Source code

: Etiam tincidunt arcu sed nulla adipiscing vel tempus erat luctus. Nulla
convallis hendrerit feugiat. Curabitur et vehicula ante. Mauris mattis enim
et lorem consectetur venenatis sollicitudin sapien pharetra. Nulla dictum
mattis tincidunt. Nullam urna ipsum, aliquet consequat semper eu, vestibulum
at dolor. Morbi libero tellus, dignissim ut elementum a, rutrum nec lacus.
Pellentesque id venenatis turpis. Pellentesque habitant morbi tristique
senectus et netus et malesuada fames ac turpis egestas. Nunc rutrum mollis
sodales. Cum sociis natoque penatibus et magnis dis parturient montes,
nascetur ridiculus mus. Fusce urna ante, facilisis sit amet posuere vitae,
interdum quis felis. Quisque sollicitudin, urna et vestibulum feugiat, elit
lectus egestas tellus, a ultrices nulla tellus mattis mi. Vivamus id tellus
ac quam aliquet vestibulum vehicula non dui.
··········
__Instructions to follow__:
Which of the lines above include the string "tellus"? Pick them out and copy them.

__Written answer__:
at dolor. Morbi libero tellus, dignissim ut elementum a, rutrum nec lacus.
lectus egestas tellus, a ultrices nulla tellus mattis mi. Vivamus id tellus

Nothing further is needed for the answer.